Did they not taste the unmagic? Or did they not care?
The man patted the dappled horse’s back. “You would not recognize this horse from the one that I bought two months ago from a merchant going north. He tried to ride him and was ready to shoot the beast, but I came along and offered a few copper pieces. He was glad to take them and warned me I’d be wasting my feed if I kept her alive. But it worked well enough for both of us, didn’t it, Sweet?”
Why could humans not accept that there would always be some animals that could not be tamed, because they would not accept the exchange of one language for another or give up the forest for a human pasture?
“Could you explain what you do?” asked Chala, pretending interest. “It seems such a wonder for you to change a horse so radically in just a few months. A horse whose character has already been determined in a young life. Is it your strength alone?”
The man lifted a gloved hand to Chala. “It’s in this,” he said.
“What?”
He took off the black leather glove and Chala held it to her nose.

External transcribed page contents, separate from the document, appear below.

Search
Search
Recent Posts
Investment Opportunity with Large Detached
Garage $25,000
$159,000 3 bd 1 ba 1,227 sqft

There it was—the smell of the unmagic. The smell that was underneath the perfume on the hound and the horse. The smell that she’d had too much of in the first moment she’d noticed it. And this man smiled at it!

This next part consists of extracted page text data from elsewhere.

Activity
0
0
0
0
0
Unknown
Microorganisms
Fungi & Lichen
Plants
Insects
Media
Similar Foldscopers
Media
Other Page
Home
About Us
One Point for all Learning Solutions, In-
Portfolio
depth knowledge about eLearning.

“Where did you get this?” Chala asked carefully.
The man seemed eager enough to talk. “It came to me when I was a young boy. Lucky thing, too, for my parents were poor farmers and I would have had to live on their farm for the rest of my days, growing plants and hunting in the forest for meat. They did not even have animals to raise until I began to take them from the forest with me.”
Chala shivered, but forced herself to go on with the charade. She spoke casually. “I met a man who was like you once, from the south. He had the same ability to gentle animals. He had a certain striping around his nose.”
“Oh?” said the man, his smile faltering.
Was it possible the cat man was in this time, as well? If so, Chala did not know how to find him.
“So, shall I sell this animal to you? One gold coin?” the man asked, his smile pasted on once more.
“No,” said Chala, shaking her head. She had magic but did not know if she could help a horse changed like this. It was not at all the same as helping Crown. What would be left of this horse if the unmagic were stripped from it?
“A silver coin, then,” said the man, interpreting Chala’s reluctance as an invitation to bargain. When she did not answer immediately, he nodded to the hound. “I will give you this hound as well. It’s as fine and gentle as the horse, I assure you. Fetches and follows commands without a word, and it won’t even whine when you eat and it goes hungry.”
Chala’s heart ached at this description, and she had to turn her head and walk away.
Still, the man called after her.
“Five copper pieces, then. Or you can come with me and I’ll show you some others. I have plenty to choose from. I only brought these because a man here wished to see them, though now he says he has already bought others.”
It was all Chala could do to walk away. She vowed that this man and the unmagic here would be dealt with later, after the battle.